A Question of Sustainability

Now that it’s clear Bitcoin’s meteoric rise in value was not sustainable in the long-term, questions are also being asked about the sustainability of its electricity consumption. The machines doing the mining are consuming astronomical amounts of energy — the Digiconomist Bitcoin Energy Consumption Index estimates miners use over 70TWh per year. That’s enough to power 6,750,000 US households or more than the entire annual energy consumption of Austria.

Not only will Tatau help transition hardware away from unsustainable mining, but it will also help transition larger companies from CPU to GPU processing, which is better for the environment and their bottom line. At the moment, many companies that require high-performance computing pay for the use of major CPU server farms provided by the likes of Amazon. But the growth in fields such as AI and video rendering has left CPUs struggling to keep up. Luckily, GPUs can process data at greater speeds than CPUs using a massively parallel approach. So by moving to distributed GPU processing, as offered by Tatau, companies can save time, money and even reduce their carbon footprint.
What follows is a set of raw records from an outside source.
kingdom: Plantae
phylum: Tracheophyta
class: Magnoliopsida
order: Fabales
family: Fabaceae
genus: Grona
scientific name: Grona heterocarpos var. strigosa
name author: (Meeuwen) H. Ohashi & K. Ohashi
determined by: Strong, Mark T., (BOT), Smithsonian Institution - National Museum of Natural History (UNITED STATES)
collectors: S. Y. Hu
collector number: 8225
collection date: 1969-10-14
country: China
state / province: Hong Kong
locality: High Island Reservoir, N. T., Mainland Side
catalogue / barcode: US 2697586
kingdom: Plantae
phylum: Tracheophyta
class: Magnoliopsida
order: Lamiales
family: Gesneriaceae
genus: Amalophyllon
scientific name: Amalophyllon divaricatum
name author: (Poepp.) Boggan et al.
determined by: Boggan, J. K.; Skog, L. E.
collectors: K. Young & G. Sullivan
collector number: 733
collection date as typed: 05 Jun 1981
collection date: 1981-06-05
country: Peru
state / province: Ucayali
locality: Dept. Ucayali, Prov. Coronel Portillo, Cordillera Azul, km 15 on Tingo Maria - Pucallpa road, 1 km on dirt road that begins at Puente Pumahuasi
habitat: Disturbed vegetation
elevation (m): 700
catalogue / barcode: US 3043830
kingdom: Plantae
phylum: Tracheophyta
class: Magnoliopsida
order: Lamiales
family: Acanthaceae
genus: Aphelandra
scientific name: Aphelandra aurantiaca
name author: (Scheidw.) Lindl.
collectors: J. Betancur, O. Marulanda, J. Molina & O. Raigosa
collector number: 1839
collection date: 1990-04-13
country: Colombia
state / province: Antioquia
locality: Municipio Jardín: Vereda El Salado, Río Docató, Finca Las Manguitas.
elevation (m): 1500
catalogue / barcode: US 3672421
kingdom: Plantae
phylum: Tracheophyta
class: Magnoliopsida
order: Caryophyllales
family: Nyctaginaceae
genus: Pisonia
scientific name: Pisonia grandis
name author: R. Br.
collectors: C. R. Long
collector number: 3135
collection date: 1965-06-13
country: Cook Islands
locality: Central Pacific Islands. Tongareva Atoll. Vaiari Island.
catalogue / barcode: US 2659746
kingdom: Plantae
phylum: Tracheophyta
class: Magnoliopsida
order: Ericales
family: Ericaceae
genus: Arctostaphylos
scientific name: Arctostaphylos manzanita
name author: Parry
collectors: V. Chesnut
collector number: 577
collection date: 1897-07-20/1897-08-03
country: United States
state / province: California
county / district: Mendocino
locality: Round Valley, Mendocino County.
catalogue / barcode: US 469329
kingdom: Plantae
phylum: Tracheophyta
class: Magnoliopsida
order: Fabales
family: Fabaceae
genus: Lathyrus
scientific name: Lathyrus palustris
“In my mind, Tatau is the Uber of compute”, says Tatau Co-Founder and CEO, Andrew Fraser. “When Uber goes into a new market, they don’t go out there and buy a whole heap of taxis. Instead, they turn every car on the road into a potential taxi. We’re doing the exact same thing for the massive global supply of under-utilized GPUs. We can be the largest supplier of compute in the world without owning any computers.”

The sooner Tatau can redeploy the crypto mines, the better for business, AI innovation and future generations.